Plus curieux est celui de Canova en forme de pyramide de marbre au centre de laquelle une porte entrebâillée s’ouvre vers un inconnu très sombre.
A côté trône le tombeau du doge Giovanni Pesaro dont la statue repose sur quatre porteurs noirs ployant sous le poids du cercueil mais protégés chacun par un petit coussin ; des squelettes les séparent les uns des autres.
Claudio Monteverdi dans la chapelle des milanais se contente d’une dalle gravée au sol sur laquelle les admirateurs d’aujourd’hui ont disposé des roses. Seul un pupitre en bois avec une partition ouverte indique sa qualité de musicien.
La réputation de l’église vient surtout d’un chef œuvre du Titien, mis à l’honneur au fond du chœur, que Canova qualifiait de « plus beau tableau du monde ».
Voici l’Assomption : les couleurs chantent, les lignes marquent les mouvements des gestes en direction de Dieu, la vierge irradie en robe rouge et manteau bleu, sur son nuage soutenu par des angelots, les bras accueillant tendus vers le spectateur.
Il nous reste à voir le Saint Jean Baptiste de Donatello, une vierge à l’enfant de Vivarini, une vierge en majesté de Bellini et un autel de reliques enchâssé d’or d’un baroque confirmé.
Fin des visites pour aujourd’hui ! Nous nous traînons jusqu’à chez nous pour ne plus ressortir même pour manger.


mardi 28 novembre 2017

Astérix et la transitalique. Jean Yves Ferri, Didier Conrad.

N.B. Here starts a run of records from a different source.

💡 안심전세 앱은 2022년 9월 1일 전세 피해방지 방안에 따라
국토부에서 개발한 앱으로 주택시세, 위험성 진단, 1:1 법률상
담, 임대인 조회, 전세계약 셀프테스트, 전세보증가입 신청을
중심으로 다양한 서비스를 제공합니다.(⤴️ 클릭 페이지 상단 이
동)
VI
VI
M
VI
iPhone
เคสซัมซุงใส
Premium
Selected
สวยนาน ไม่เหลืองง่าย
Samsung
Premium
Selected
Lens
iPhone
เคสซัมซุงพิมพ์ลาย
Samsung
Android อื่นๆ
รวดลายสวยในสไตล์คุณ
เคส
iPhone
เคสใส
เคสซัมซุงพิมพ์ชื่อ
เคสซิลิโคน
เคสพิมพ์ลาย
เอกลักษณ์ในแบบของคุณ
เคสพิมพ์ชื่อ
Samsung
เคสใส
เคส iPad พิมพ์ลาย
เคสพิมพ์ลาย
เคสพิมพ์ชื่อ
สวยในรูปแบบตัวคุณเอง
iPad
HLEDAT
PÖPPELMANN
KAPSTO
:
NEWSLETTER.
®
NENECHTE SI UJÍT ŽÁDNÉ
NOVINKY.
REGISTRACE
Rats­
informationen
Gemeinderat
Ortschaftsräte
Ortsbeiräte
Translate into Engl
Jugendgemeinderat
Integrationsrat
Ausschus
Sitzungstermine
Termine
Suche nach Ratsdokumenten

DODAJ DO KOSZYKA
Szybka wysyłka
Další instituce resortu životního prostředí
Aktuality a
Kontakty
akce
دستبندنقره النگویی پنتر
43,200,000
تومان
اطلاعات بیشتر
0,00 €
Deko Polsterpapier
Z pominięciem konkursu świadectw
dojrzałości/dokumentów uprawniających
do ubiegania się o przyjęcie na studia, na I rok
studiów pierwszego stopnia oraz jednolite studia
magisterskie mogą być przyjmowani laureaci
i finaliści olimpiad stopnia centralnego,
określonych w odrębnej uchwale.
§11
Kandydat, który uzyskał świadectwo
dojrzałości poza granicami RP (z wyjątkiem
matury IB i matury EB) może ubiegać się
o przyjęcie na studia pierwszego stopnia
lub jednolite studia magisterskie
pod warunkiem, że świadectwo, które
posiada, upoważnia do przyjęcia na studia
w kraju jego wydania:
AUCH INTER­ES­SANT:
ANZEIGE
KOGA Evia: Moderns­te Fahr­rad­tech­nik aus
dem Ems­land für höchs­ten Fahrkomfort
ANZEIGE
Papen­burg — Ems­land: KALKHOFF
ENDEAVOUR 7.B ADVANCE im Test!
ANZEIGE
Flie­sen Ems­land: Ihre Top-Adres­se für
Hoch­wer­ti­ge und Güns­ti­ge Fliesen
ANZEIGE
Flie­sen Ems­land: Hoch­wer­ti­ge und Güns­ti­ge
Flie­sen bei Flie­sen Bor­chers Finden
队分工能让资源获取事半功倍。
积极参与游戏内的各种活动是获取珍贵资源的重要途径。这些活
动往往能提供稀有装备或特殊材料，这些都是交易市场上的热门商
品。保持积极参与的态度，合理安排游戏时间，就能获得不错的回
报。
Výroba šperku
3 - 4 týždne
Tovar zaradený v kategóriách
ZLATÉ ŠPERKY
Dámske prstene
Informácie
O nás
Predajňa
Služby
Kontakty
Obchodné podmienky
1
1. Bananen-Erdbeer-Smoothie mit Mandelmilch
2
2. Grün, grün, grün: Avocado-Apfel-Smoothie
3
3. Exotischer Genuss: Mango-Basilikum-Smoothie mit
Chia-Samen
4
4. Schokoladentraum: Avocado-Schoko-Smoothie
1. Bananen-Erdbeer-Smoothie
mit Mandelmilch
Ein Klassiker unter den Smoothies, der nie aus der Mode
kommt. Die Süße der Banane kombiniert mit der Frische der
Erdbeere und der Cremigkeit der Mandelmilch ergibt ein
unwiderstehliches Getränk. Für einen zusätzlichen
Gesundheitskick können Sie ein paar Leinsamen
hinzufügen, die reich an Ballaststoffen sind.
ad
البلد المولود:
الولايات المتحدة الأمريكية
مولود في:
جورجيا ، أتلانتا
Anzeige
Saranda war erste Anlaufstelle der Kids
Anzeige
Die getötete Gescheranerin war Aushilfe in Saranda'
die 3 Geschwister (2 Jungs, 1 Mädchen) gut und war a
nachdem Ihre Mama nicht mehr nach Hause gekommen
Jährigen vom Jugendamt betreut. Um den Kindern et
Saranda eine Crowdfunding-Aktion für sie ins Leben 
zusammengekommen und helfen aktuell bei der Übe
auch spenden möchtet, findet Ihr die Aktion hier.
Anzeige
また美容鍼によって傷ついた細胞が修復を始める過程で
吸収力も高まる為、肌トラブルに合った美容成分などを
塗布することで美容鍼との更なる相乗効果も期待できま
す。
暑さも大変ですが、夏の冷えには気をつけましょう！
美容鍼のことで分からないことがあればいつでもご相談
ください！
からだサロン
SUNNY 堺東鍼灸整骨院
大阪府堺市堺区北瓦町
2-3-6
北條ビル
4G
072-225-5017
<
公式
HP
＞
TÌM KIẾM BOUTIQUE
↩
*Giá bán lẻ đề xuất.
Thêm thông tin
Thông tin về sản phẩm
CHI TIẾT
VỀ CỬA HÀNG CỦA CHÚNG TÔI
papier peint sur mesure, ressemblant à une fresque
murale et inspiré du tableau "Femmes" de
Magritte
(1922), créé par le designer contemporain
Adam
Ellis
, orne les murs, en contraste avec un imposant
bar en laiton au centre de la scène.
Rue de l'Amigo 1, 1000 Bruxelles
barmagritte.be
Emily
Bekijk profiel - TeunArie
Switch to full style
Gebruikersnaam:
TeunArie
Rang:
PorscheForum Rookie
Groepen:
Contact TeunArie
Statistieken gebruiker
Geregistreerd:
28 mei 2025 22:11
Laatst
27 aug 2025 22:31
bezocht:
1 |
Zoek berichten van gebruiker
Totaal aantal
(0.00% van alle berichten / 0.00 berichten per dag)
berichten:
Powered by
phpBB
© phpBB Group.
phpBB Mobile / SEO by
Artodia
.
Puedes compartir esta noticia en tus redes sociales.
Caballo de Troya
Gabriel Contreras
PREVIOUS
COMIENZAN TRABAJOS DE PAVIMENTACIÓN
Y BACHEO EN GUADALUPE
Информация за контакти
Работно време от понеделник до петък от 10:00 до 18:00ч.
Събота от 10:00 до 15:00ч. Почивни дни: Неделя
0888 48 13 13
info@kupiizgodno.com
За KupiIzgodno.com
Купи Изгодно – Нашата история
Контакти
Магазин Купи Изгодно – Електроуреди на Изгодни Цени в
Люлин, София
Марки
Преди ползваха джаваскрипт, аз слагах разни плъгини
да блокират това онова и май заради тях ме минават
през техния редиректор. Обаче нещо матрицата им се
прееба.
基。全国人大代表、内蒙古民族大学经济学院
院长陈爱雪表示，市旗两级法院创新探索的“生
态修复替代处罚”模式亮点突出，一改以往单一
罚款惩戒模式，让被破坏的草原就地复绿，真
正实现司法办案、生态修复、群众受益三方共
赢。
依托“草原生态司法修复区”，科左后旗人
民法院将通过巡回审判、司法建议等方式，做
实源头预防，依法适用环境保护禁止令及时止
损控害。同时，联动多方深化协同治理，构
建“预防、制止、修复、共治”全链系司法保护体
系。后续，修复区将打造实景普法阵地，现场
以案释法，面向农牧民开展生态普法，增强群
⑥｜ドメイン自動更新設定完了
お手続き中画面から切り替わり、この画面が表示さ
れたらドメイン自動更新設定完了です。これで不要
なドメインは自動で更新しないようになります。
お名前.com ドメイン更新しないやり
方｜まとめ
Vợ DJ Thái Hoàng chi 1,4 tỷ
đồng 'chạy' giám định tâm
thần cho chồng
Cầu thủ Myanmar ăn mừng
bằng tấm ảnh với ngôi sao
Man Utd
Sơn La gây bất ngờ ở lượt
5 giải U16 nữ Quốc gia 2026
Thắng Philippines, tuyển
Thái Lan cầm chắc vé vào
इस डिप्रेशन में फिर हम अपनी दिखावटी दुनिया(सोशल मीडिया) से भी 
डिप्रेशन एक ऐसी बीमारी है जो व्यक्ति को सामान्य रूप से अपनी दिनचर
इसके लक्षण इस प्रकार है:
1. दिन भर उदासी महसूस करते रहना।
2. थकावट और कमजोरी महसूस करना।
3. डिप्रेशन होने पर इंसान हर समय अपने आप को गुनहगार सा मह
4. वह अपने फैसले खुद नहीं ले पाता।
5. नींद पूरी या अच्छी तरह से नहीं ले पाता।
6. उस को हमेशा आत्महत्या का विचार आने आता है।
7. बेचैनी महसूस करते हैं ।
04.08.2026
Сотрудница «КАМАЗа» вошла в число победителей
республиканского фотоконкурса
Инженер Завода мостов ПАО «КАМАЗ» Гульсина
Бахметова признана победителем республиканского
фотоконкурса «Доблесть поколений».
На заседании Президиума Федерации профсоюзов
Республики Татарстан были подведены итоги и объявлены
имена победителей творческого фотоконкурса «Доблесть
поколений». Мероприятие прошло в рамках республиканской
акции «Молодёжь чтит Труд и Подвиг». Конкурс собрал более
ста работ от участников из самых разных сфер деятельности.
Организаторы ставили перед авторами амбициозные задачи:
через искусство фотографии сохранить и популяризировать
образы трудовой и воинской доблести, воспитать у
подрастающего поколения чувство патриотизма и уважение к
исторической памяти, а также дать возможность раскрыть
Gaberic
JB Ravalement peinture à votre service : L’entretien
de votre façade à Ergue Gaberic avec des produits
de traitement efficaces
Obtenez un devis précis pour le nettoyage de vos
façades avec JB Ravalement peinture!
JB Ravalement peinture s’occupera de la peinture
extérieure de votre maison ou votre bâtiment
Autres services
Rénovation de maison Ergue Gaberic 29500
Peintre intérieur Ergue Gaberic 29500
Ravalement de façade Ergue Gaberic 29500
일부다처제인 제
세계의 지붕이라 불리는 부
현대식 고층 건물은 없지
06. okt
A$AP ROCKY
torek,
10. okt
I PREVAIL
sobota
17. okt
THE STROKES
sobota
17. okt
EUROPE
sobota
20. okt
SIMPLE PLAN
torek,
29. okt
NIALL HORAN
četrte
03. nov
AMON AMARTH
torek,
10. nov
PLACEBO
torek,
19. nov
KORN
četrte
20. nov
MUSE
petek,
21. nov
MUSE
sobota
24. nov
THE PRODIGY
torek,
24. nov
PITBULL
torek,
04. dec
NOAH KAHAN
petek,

Un 37 ° album après http://blog-de-guy.blogspot.fr/2015/10/le-papyrus-de-cesar-jean-yves-ferri.html , un de plus après 36 comme on disait  pour signifier "beaucoup", ainsi compris dans « 36 chandelles » aperçues à la suite d'un étourdissement. Le troisième pour Conrad et Ferri.
Evitant de m’enfermer dans le village d’irréductibles intégristes de la BD où fleurissent les recherches graphiques, les dénonciations politiques et les récits autobiographiques, j’aime me plonger parfois dans le « main stream » ( tirage 5 millions d’exemplaires dont 2 pour la France).
Scénario élémentaire avec de Monza à Naples, une course de chars venus de chez les Bretons
( Ecotax), de Lusitanie (Pataquès), du sud de l’Egypte ( Niphéniafer), des contrées nordiques ( Zerogluten) ou de l’Est (Ogouguimov)… qui auront quelques difficultés à vaincre sur son terrain Coronivarius, l’aurige masqué. Les Cimbres viennent du Danemark, ils ne sont pas « affranchis », les pirates toujours là.
Nous croisons quelques visages connus : de Berlusconi à Pavarotti, savourons quelques bons mots : « C’est ma première impression à froid », reconnaissons quelques traits contemporains où ne manquent pas les conflits d’intérêts, ni les publicités envahissantes et nous nous rassurons aux indémodables baffes envers les soldats romains : «  je vous demande de vous arrêter ».
J’aime le jeu avec les stéréotypes mais aussi me rappeler que l’Italie n’était pas d’une couleur unique comme le montrent les cartes décrivant l’emprise de l’empire romain y compris dans la botte.